The test intervention of this review is the addition of retinoic acid as part of a therapy that comes after the consolidation therapy. Consolidation therapy that precedes retinoic acid includes either high-dose chemotherapy followed by autologous hematopoietic stem cell transplantation or standard chemotherapy. Matthay 1999 recommended that "retinoic acid should form the basis for the treatment of patients with high-risk neuroblastoma". Yalcin 2010 included three randomised controlled trials (RCTs) in a Cochrane review including Matthay 1999, and showed a significant difference in favour of myeloablative therapy for both overall survival and event-free survival compared to conventional therapy in children with high-risk neuroblastoma.
Retinoic acid has been associated with several adverse events. Grissom 1996 reported hypervitaminosis A in a single patient. Turman 1999 reported two cases with bone marrow transplant nephropathy. Villablanca 1993 observed hypercalcaemia in 12 of 39 patients and a dose-limiting toxicity in three of those. Olson 1983 reported dry skin, dry mucous membranes, conjunctivitis, and hypertriglyceridaemia after vitamin A or retinoids.

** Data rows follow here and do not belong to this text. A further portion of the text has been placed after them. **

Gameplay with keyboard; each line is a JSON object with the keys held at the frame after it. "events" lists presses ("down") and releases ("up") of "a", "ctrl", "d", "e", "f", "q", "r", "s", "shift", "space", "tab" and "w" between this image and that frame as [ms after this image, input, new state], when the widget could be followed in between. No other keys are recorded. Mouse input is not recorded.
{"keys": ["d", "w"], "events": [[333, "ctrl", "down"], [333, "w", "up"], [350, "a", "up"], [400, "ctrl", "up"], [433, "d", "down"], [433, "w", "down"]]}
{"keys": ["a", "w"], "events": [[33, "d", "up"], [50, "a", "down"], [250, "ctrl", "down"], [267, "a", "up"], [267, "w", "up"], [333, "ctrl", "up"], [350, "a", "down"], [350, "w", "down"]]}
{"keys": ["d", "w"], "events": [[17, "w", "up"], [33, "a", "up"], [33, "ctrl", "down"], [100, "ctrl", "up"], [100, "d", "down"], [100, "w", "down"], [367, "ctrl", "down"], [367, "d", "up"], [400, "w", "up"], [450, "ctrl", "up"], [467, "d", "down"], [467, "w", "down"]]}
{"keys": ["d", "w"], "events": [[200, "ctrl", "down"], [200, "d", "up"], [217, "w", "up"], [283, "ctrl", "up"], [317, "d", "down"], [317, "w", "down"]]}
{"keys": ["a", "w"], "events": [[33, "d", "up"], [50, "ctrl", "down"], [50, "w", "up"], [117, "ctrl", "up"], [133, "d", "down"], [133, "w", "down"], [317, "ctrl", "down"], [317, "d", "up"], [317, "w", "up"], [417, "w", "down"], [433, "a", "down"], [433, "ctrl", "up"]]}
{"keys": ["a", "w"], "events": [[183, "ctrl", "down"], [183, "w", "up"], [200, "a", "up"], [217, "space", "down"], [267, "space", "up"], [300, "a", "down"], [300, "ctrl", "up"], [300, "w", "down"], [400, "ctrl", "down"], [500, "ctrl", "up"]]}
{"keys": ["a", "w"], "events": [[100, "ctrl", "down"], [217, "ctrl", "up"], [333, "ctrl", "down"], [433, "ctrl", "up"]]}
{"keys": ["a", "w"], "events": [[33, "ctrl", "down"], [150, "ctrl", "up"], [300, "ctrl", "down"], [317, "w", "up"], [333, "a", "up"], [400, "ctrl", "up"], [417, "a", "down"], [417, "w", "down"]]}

How the intervention might work
Retinoic acid induces the differentiation of human neuroblastoma cell lines and stops uncontrolled cell growth in vitro (Reynolds 2003). High dose of retinoic acid might reduce relapse rate after intensive chemotherapy with or without autologous hematopoietic stem cell transplantation in patients with high-risk neuroblastoma.
Why it is important to do this review
Many patients may have an improved survival if retinoic acid is added to the post consolidation therapy. But it is possible that a considerable number of patients may not respond to the addition of retinoic acid. This review is important to evaluate the evidence base for the efficacy and the possible adverse events associated with this treatment.